EXERCISE: Using the records below, output the stretch that opens with the line containing "X-172294Y-317882D01*" and closes with the line containing "X-279401Y-293537D01*", exactly and including both lines, with nothing more.

RECORDS SHOWN:
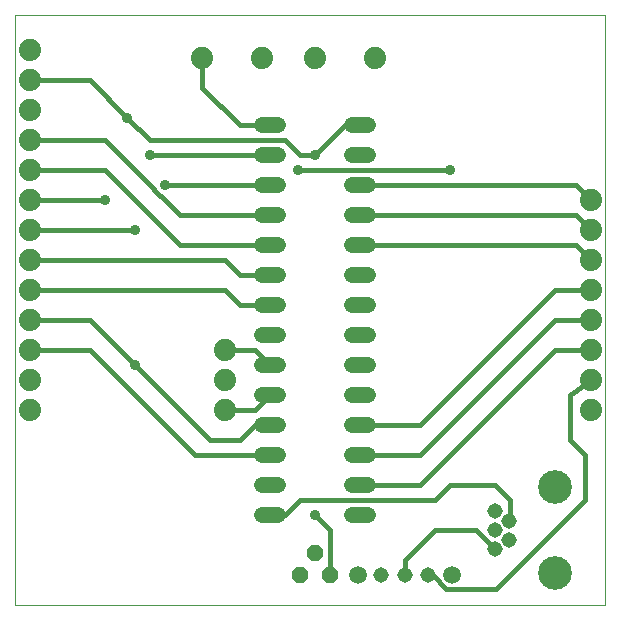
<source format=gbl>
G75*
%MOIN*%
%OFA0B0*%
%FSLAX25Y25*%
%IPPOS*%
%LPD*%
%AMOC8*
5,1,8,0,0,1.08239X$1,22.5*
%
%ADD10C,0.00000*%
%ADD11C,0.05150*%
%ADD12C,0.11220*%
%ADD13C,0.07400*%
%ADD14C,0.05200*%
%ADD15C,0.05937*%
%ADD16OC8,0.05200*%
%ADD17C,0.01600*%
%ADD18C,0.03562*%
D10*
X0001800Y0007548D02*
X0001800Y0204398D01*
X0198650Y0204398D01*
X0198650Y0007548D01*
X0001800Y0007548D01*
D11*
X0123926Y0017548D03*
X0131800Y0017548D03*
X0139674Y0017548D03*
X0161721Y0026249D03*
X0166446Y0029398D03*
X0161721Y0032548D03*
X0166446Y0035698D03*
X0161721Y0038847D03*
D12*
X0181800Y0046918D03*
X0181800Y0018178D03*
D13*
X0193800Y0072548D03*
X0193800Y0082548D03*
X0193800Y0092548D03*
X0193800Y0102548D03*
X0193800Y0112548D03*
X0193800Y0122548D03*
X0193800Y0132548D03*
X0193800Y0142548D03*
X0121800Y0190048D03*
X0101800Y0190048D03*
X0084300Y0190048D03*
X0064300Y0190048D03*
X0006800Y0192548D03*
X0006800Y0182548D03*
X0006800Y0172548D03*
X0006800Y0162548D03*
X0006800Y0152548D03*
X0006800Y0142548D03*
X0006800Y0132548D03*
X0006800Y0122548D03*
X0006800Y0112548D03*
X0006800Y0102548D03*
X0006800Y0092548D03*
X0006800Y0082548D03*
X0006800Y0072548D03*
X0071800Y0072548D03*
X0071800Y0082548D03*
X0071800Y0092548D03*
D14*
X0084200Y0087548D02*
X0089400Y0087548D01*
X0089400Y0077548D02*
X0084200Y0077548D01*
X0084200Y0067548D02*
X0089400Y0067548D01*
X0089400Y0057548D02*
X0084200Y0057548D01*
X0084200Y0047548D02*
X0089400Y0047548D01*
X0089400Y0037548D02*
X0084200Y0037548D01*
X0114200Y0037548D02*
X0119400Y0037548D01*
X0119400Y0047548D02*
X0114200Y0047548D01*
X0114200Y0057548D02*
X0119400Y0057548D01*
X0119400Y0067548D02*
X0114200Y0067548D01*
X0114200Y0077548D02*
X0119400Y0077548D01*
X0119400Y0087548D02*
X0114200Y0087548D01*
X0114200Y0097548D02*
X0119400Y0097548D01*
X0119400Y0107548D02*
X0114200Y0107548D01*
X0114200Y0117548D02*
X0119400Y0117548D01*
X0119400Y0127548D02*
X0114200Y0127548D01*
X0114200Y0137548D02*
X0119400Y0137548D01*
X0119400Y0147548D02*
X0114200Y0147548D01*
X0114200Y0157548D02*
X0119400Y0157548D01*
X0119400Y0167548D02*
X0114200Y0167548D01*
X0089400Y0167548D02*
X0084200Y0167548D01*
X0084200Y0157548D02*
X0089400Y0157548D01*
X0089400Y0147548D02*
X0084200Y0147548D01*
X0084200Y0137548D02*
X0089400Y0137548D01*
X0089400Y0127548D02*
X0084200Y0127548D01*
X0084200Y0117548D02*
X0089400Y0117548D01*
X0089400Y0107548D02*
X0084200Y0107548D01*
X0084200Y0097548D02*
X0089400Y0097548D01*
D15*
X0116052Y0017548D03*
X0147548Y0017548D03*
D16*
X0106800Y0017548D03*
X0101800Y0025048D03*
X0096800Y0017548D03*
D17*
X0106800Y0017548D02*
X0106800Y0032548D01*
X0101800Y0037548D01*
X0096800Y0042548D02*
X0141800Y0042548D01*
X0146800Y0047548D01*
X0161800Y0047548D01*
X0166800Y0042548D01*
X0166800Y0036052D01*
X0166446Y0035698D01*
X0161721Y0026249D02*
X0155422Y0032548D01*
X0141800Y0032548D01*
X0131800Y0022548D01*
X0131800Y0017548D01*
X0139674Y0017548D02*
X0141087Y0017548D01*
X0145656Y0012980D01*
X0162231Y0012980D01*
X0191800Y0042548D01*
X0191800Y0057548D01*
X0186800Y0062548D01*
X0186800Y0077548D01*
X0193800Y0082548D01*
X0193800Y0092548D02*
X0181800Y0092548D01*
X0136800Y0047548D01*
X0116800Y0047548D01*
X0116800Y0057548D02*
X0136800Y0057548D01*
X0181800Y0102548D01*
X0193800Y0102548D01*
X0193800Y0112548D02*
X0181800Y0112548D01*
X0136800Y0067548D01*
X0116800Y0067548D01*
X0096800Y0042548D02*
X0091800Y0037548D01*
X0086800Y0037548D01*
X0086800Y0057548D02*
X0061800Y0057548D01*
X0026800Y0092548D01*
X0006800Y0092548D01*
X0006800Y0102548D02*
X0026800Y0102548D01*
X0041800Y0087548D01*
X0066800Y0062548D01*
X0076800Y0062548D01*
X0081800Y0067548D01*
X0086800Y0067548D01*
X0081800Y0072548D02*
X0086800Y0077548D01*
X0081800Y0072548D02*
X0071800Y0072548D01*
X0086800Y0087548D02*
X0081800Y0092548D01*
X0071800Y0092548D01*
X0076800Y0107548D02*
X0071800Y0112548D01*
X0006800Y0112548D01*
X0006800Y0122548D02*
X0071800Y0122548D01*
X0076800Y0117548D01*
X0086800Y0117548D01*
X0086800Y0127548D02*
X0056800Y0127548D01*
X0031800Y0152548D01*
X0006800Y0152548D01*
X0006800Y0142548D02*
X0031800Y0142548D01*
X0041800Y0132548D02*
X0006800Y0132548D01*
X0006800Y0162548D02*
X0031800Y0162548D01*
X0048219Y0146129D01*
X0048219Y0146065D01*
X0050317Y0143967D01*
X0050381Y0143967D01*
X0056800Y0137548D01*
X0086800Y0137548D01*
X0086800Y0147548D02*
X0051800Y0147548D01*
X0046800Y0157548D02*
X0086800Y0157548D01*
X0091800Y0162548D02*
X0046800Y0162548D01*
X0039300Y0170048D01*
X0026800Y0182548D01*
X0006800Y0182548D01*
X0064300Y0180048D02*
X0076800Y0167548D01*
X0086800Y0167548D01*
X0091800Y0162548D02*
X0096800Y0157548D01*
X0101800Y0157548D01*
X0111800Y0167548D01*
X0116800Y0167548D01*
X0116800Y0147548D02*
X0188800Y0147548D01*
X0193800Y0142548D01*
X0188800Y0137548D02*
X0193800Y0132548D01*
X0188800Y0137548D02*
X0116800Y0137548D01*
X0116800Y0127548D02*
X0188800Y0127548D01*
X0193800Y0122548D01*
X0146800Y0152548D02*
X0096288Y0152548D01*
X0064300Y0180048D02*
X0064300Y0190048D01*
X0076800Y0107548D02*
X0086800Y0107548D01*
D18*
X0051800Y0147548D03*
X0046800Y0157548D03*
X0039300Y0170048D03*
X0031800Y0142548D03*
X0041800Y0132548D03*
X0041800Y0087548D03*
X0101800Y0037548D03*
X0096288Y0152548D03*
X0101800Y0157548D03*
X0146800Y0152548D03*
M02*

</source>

---

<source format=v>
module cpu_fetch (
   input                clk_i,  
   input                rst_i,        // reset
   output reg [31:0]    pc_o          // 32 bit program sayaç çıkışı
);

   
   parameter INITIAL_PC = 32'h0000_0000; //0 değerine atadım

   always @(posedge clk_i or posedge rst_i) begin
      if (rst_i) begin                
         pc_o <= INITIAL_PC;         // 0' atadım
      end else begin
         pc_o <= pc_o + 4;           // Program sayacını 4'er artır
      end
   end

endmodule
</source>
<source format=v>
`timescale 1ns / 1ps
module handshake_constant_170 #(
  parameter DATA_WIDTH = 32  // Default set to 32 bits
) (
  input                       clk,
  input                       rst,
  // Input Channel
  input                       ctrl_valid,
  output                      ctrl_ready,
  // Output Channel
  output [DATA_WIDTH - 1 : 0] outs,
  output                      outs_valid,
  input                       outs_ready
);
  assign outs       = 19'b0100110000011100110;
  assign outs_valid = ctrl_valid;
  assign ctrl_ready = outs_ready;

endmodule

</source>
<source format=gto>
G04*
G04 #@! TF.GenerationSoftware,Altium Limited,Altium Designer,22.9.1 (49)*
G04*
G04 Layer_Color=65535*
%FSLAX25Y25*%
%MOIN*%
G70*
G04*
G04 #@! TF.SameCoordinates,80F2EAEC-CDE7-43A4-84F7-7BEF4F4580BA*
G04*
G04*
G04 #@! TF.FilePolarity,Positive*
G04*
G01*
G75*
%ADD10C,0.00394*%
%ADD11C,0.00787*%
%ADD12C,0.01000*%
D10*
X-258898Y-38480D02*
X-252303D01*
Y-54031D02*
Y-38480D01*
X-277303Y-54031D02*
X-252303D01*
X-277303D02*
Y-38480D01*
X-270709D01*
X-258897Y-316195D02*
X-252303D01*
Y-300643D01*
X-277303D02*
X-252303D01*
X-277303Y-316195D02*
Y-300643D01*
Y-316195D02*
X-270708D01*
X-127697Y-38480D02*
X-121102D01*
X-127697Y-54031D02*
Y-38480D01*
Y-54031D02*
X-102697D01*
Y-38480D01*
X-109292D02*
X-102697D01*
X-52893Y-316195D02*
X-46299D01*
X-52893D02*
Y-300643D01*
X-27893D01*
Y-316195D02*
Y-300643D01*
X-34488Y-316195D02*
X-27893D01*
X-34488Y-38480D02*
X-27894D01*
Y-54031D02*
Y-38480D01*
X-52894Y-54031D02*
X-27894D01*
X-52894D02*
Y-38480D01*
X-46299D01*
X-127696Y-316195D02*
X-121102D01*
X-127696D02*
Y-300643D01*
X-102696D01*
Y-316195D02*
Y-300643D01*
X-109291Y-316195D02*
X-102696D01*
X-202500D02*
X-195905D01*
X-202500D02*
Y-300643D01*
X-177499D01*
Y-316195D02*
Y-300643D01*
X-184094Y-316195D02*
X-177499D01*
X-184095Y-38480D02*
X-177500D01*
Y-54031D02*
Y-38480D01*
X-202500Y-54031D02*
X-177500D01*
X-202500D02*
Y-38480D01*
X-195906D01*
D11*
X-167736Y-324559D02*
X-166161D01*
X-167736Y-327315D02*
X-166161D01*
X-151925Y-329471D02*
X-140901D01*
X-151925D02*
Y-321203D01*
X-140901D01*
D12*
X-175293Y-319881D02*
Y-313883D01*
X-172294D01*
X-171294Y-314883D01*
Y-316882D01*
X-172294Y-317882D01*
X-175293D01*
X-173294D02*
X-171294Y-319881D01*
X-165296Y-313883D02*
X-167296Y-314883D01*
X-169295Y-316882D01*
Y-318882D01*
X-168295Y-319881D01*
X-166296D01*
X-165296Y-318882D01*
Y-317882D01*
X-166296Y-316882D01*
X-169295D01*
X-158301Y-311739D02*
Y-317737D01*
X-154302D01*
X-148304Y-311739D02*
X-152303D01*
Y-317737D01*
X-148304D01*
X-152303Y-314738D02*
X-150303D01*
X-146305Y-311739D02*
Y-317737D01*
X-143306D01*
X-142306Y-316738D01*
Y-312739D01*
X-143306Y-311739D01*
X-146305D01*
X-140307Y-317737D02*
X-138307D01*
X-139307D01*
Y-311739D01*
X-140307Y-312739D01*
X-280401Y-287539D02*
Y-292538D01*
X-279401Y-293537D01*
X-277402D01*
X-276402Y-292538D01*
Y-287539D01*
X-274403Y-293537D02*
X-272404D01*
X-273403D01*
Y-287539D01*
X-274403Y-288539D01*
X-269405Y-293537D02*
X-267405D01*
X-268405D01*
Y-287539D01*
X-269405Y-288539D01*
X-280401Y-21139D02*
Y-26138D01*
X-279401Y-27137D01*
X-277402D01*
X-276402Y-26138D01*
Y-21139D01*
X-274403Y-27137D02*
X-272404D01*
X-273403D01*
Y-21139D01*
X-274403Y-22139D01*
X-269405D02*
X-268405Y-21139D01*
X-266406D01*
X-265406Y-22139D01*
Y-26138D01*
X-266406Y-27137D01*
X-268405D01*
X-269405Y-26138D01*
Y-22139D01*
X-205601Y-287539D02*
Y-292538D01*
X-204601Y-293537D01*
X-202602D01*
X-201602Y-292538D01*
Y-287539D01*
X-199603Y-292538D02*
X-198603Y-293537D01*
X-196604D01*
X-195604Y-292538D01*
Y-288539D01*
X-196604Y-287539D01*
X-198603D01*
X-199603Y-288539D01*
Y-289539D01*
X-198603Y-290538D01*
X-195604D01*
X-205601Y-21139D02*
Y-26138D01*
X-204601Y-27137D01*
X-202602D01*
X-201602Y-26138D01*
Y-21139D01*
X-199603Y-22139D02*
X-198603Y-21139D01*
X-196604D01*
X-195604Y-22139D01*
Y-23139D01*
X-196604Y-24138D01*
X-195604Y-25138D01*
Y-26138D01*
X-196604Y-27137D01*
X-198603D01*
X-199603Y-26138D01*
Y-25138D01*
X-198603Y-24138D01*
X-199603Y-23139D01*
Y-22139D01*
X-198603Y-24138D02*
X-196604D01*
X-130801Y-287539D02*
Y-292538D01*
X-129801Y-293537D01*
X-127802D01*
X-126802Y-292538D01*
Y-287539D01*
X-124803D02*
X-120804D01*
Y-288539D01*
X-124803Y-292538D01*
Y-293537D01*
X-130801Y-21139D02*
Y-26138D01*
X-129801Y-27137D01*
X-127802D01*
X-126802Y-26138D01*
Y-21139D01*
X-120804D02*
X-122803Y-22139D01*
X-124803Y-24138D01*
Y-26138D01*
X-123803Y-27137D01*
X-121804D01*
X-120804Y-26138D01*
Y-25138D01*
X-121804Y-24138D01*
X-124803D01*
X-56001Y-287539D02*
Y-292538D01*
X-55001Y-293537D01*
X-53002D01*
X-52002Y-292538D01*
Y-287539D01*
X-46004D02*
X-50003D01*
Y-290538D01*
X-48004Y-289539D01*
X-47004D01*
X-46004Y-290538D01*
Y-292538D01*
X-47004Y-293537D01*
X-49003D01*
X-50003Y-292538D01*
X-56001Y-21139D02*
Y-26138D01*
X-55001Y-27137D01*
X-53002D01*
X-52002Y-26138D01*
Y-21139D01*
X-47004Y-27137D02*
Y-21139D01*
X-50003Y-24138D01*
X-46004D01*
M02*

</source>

==

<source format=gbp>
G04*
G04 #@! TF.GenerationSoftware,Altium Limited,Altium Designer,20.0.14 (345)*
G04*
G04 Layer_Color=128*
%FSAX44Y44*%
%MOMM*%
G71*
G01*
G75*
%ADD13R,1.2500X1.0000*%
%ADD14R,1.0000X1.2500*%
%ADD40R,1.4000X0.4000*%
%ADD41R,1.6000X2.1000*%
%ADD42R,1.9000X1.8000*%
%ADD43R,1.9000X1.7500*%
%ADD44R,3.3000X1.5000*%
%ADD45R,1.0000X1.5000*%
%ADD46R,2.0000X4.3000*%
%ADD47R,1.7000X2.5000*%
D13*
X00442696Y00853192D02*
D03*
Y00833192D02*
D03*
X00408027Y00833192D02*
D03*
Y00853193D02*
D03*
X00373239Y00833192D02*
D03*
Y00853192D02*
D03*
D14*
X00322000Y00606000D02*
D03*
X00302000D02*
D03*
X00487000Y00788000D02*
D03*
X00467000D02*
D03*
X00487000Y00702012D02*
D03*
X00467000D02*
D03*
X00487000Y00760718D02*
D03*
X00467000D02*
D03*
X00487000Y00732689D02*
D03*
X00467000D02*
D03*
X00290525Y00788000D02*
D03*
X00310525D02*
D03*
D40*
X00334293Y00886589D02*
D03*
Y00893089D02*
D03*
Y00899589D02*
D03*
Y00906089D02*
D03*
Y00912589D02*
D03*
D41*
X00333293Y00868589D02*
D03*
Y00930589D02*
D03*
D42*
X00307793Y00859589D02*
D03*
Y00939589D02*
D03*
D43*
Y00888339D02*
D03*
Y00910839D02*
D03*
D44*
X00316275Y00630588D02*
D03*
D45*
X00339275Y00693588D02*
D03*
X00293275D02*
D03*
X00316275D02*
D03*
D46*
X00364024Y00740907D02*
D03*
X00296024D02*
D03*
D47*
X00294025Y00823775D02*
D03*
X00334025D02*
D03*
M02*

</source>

ANSWER SECTION:
X-172294Y-317882D01*
X-175293D01*
X-173294D02*
X-171294Y-319881D01*
X-165296Y-313883D02*
X-167296Y-314883D01*
X-169295Y-316882D01*
Y-318882D01*
X-168295Y-319881D01*
X-166296D01*
X-165296Y-318882D01*
Y-317882D01*
X-166296Y-316882D01*
X-169295D01*
X-158301Y-311739D02*
Y-317737D01*
X-154302D01*
X-148304Y-311739D02*
X-152303D01*
Y-317737D01*
X-148304D01*
X-152303Y-314738D02*
X-150303D01*
X-146305Y-311739D02*
Y-317737D01*
X-143306D01*
X-142306Y-316738D01*
Y-312739D01*
X-143306Y-311739D01*
X-146305D01*
X-140307Y-317737D02*
X-138307D01*
X-139307D01*
Y-311739D01*
X-140307Y-312739D01*
X-280401Y-287539D02*
Y-292538D01*
X-279401Y-293537D01*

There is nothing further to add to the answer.